That's not true. Set theory is based on a lot of assumptions and it only consistent if you assume all of them are true.
I could argue if you start at infinity and count down you never reach zero as there are uncountable many infinite numbers. Worse there are uncountable many digits in an infinite number so any operation based on an infinite sequence never finishes. Making that argument and much of set theory meaningless.
PS: There are many Axioms which are chosen simply because it makes math more interesting. One of the more fun ones is to do set theory but allow for some undefined relationships. Aka x is in set A but it's undefined if it's in set B. Now quick draw a venn diagram.
Since you've edited your comment, I've deleted my reply, and here's a replacement ...
> That's not true. Set theory is based on a lot of
> assumptions and it only consistent if you assume
> all of them are true.
All of mathematics is based on the idea of taking some axioms, and then seeing what follows. We usually use axioms that somehow align with our intuition or experience, and then see if things develop as we expect. Consistency is nothing to do with "Truth".
> I could argue if you start at infinity and count
> down you never reach zero as there are uncountable
> many infinite numbers.
This doesn't make sense. To "start at infinity," what does it mean to count down at all? Certainly I can't interpret what you are saying in any meaningful way. Perhaps you could restate it in a more precise way.
> Worse there are uncountable many digits in an
> infinite number ...
There is no such thing as "an infinite number."
> ... so any operation based on an infinite sequence
> never finishes.
With care, operations on infinite sequences can be defined precisely and shown to be well-defined, so it's not clear what you're trying to say here.
> Making that argument and much of set theory
> meaningless.
??
> PS: There are many Axioms which are chosen simply
> because it makes math more interesting. One of the
> more fun ones is to do set theory but allow for
> some undefined relationships.
So you are creating a completely different math? Good, but not relevant here.
> Aka ...
I don't think you mean "aka" - that means "Also known as ...". I suspect you mean something more like "For example" which is "E.g."

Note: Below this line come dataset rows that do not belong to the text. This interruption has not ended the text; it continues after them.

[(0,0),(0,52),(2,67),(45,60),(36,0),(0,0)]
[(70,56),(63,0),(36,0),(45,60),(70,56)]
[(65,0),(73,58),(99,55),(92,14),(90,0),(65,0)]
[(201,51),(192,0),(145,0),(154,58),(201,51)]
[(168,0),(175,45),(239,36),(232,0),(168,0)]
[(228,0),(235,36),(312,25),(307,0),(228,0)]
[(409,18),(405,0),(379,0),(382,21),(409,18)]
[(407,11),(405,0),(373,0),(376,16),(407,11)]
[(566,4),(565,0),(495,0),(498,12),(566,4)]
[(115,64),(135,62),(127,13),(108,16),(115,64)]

> ... x is in set A but it's undefined if it's in
> set B. Now quick draw a Venn diagram.
You haven't defined any of your terms, and you're doing something completely different from standard set theory. Sure, it might be fun, but it's more likely a toy problem in a toy theory. Can you give more precise definitions for what you're doing? Perhaps you should write it up and submit a link.

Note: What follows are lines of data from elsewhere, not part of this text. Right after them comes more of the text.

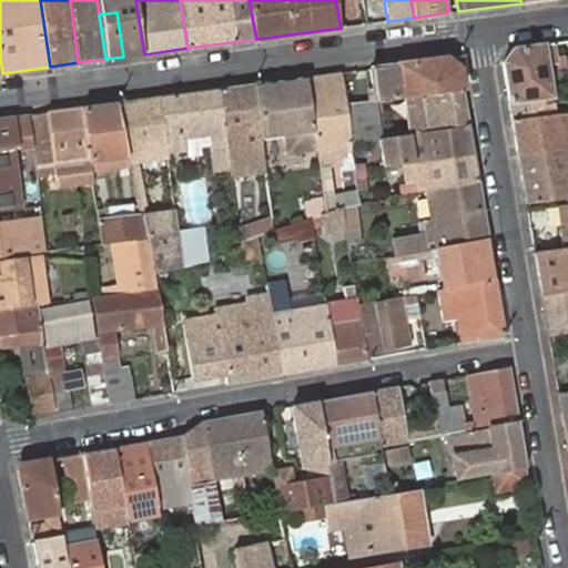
[(501,61),(510,119),(551,113),(543,64),(556,62),(553,41),(514,48),(501,61)]
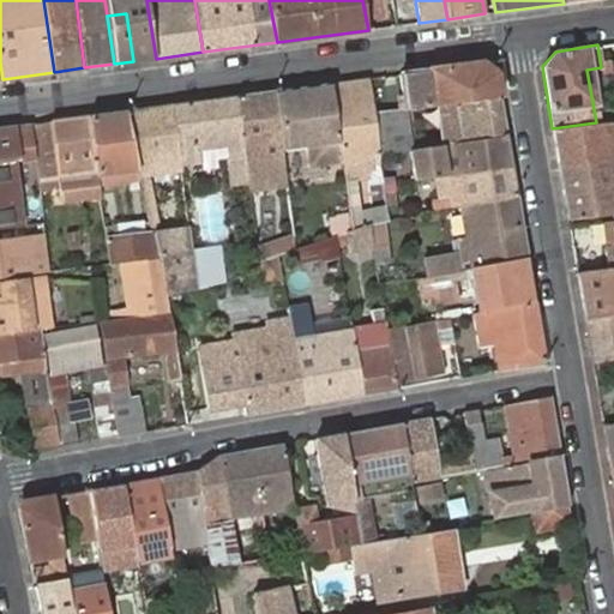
[(411,108),(500,96),(494,60),(399,72),(403,109),(411,108)]
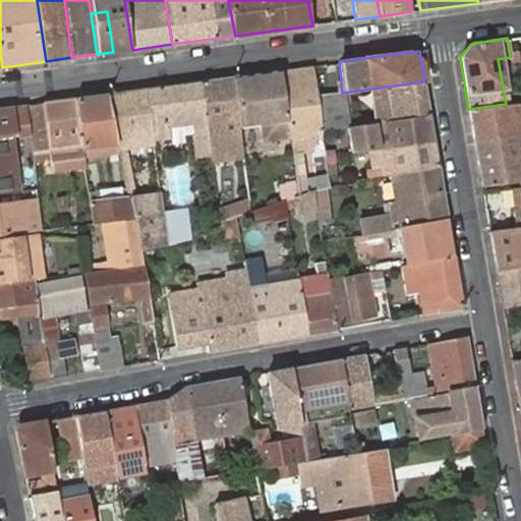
[(313,65),(282,69),(284,80),(314,76),(313,65)]
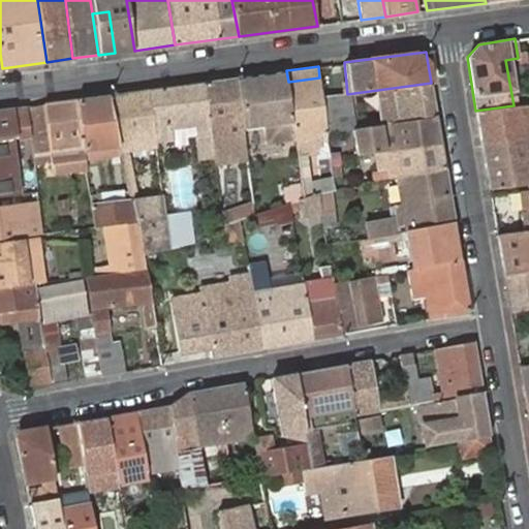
[(286,70),(237,78),(243,127),(265,124),(266,142),(294,138),(288,82),(286,70)]
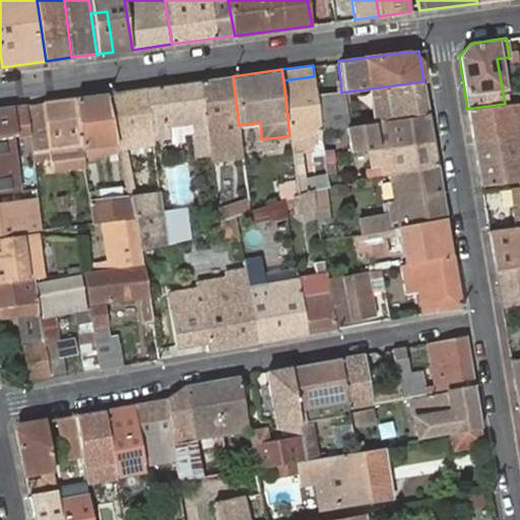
[(233,76),(202,80),(210,152),(211,161),(243,157),(239,125),(233,76)]
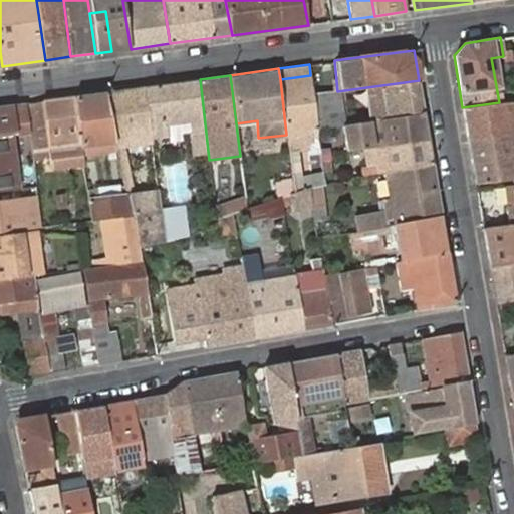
[(280,79),(286,135),(290,174),(304,172),(302,157),(319,155),(318,152),(316,129),(312,93),(310,75),(280,79)]
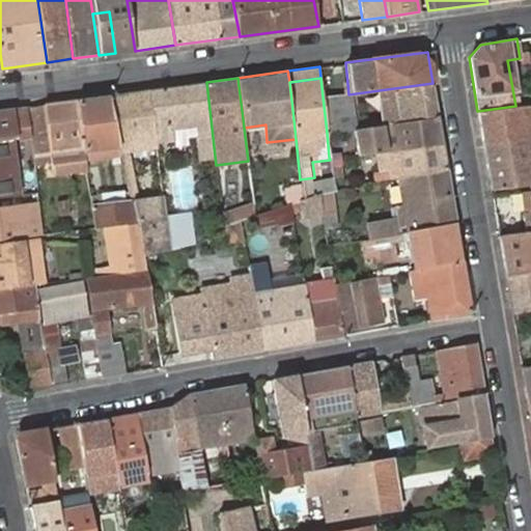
[(206,82),(149,89),(155,130),(166,129),(168,139),(175,139),(173,128),(199,124),(201,135),(196,136),(199,159),(215,156),(206,82)]
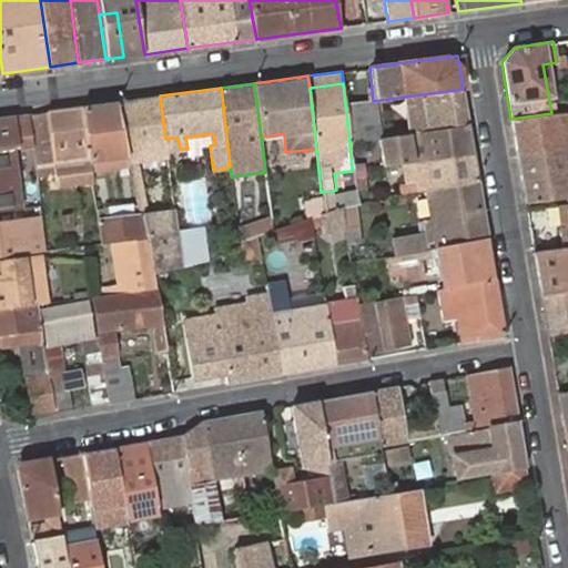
[(413,134),(468,127),(468,125),(463,89),(381,100),(382,108),(408,105),(413,134)]
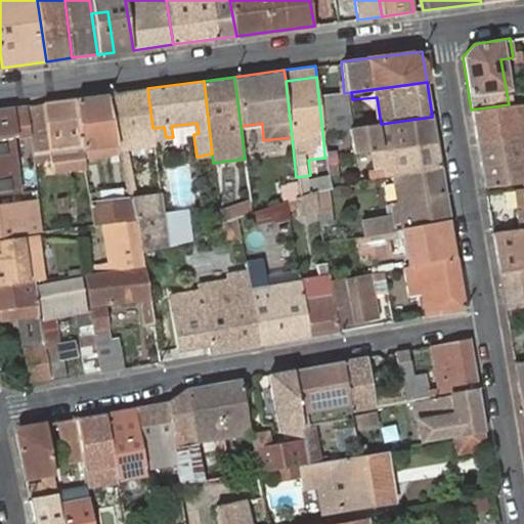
[(106,94),(119,154),(124,153),(123,143),(154,139),(153,128),(147,88),(106,94)]
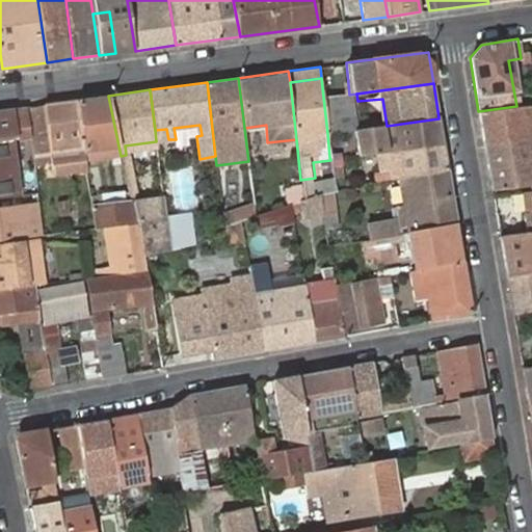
[(327,133),(340,131),(348,131),(361,129),(357,101),(356,94),(349,95),(340,95),(323,97),(327,133)]
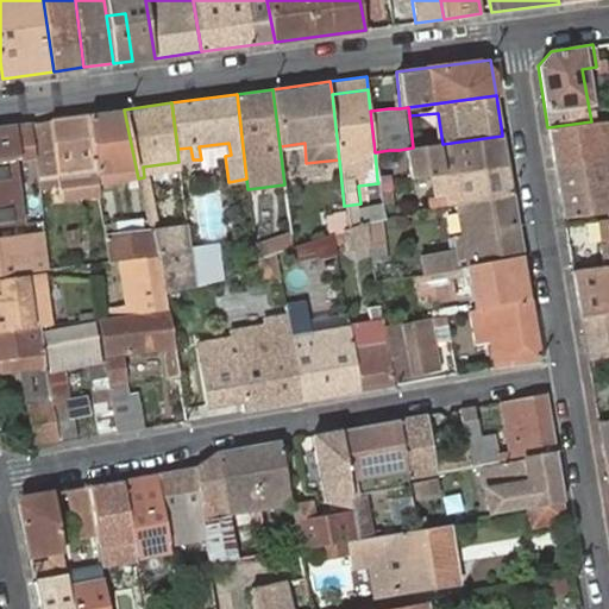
[(99,183),(138,179),(124,110),(88,114),(99,183)]
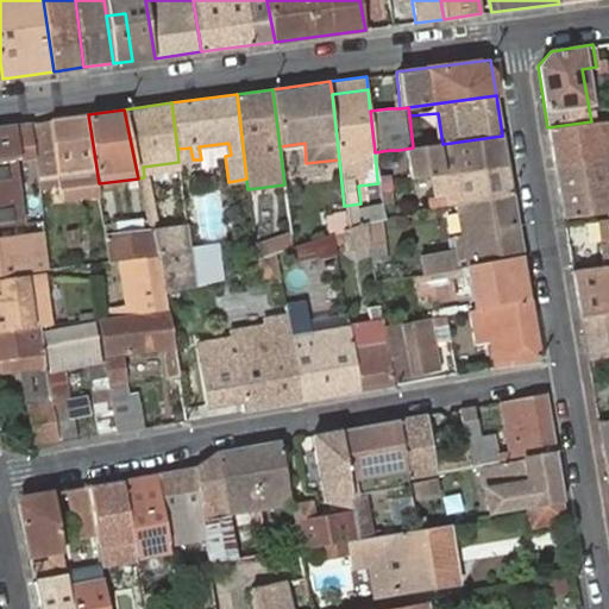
[(100,200),(99,183),(88,114),(31,121),(31,126),(32,126),(38,157),(44,193),(61,192),(63,206),(100,200)]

It's not that I am creating a different Math. Just point out that branches of math are not just exploring different topics, they often use different Axioms.

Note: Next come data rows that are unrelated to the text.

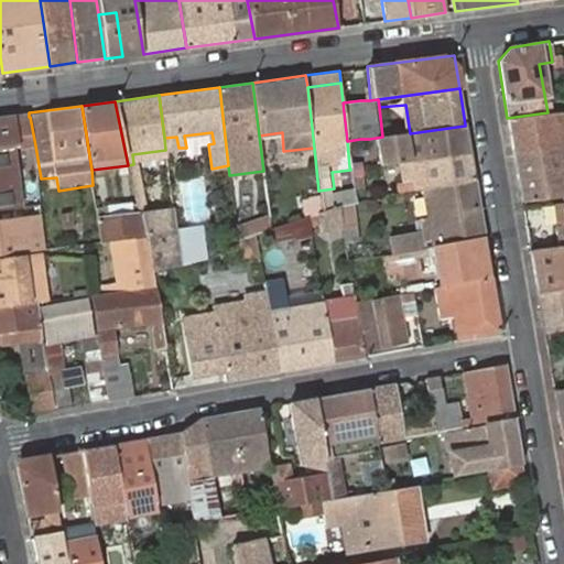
[(513,152),(563,144),(563,110),(548,112),(507,118),(513,152)]
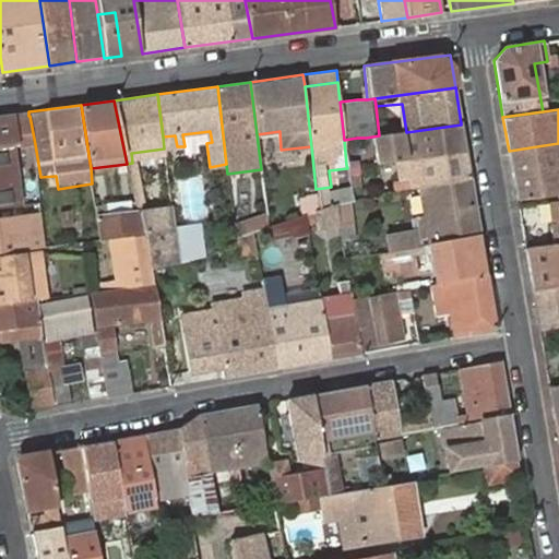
[(9,147),(32,144),(28,116),(28,111),(0,115),(0,207),(18,206),(9,147)]
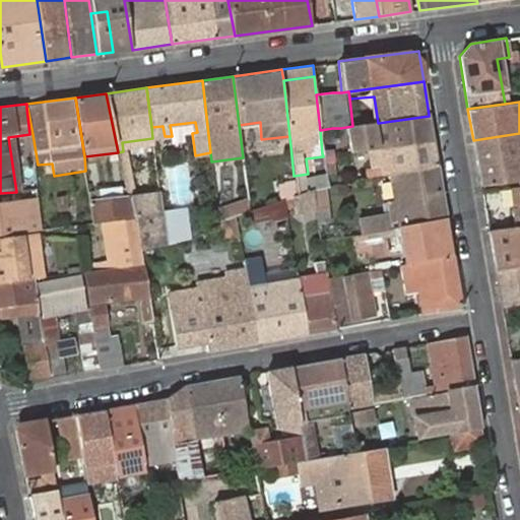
[(382,147),(434,141),(429,116),(378,123),(352,126),(340,128),(342,140),(367,137),(367,142),(372,141),(373,147),(382,147)]
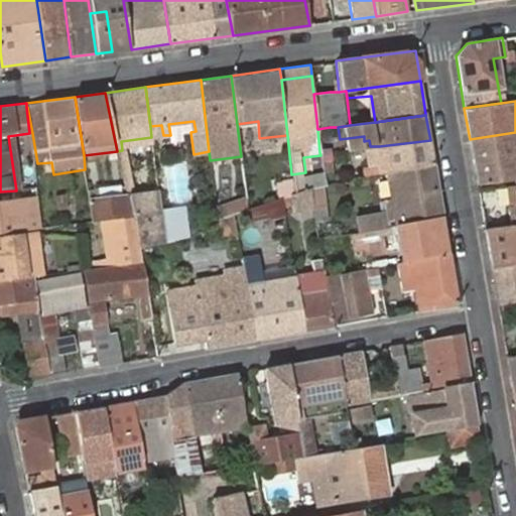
[(190,132),(196,131),(194,121),(168,124),(170,135),(190,132)]
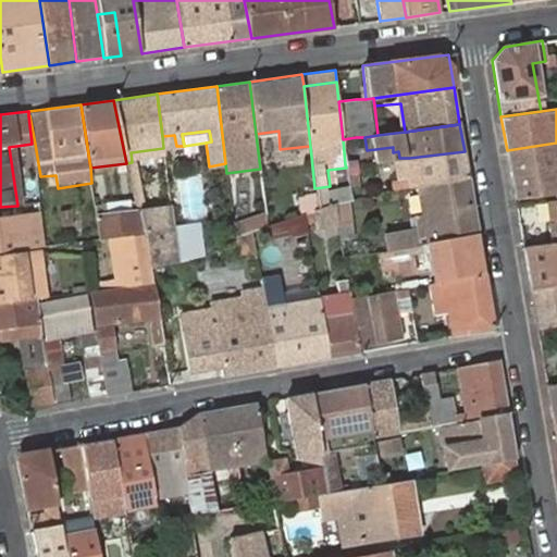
[(162,136),(163,148),(176,146),(174,135),(162,136)]
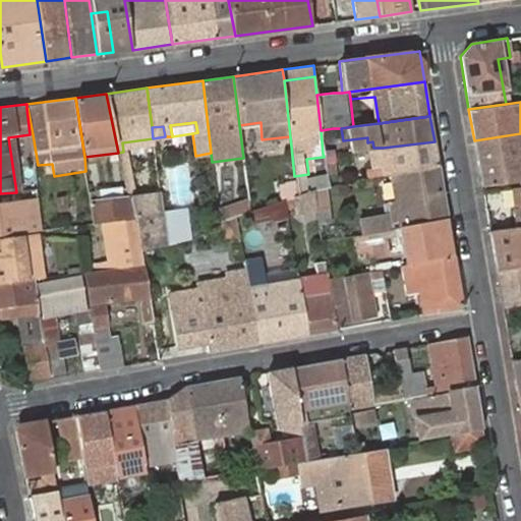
[(334,153),(336,152),(333,128),(321,130),(323,154),(334,153)]
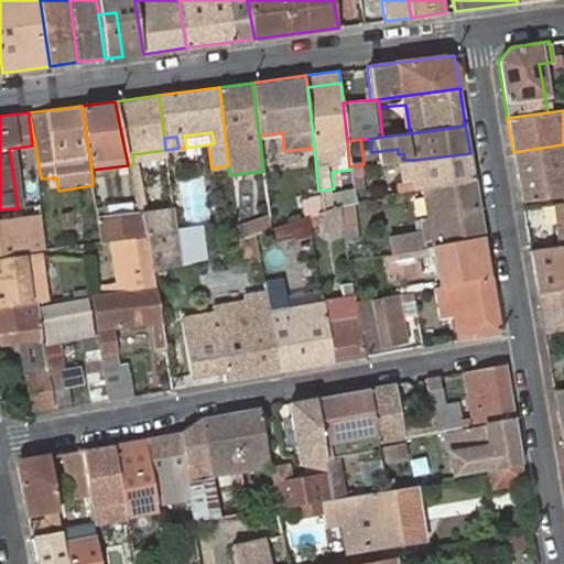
[(563,144),(513,152),(522,199),(563,195),(563,144)]
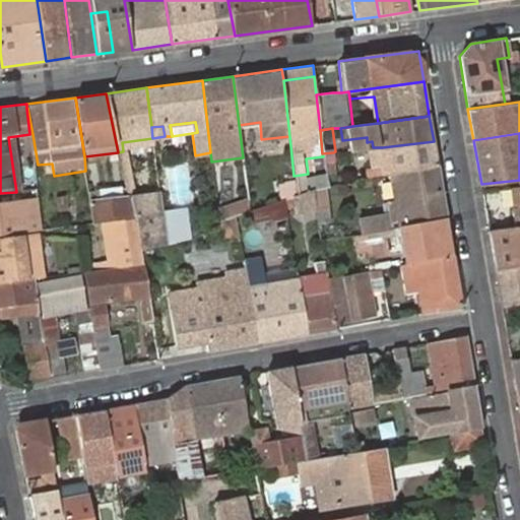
[(370,178),(398,172),(437,166),(434,141),(382,147),(384,163),(375,165),(368,165),(370,178)]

With care, operations on infinite sequences can be defined precisely
Sure, but let's suppose your describing a finite state machines. Now, they can't generally deal with infinity.
The Venn diagram bit is actually part of an old CS joke. "Everything is working perfectly, and the database returns NULL."
Edit: Bringing back to my first post, the "Axiom of Choice" is not the only place you can disagree.
I could argue if you start at infinity and count down you never reach zero as there are uncountable many infinite numbers. Worse there are uncountable many digits in an infinite number so any operation based on an infinite sequence never finishes. Making that argument and much of set theory meaningless.
PS: There are many Axioms which are chosen simply because it makes math more interesting. One of the more fun ones is to do set theory but allow for some undefined relationships. Aka x is in set A but it's undefined if it's in set B. Now quick draw a venn diagram.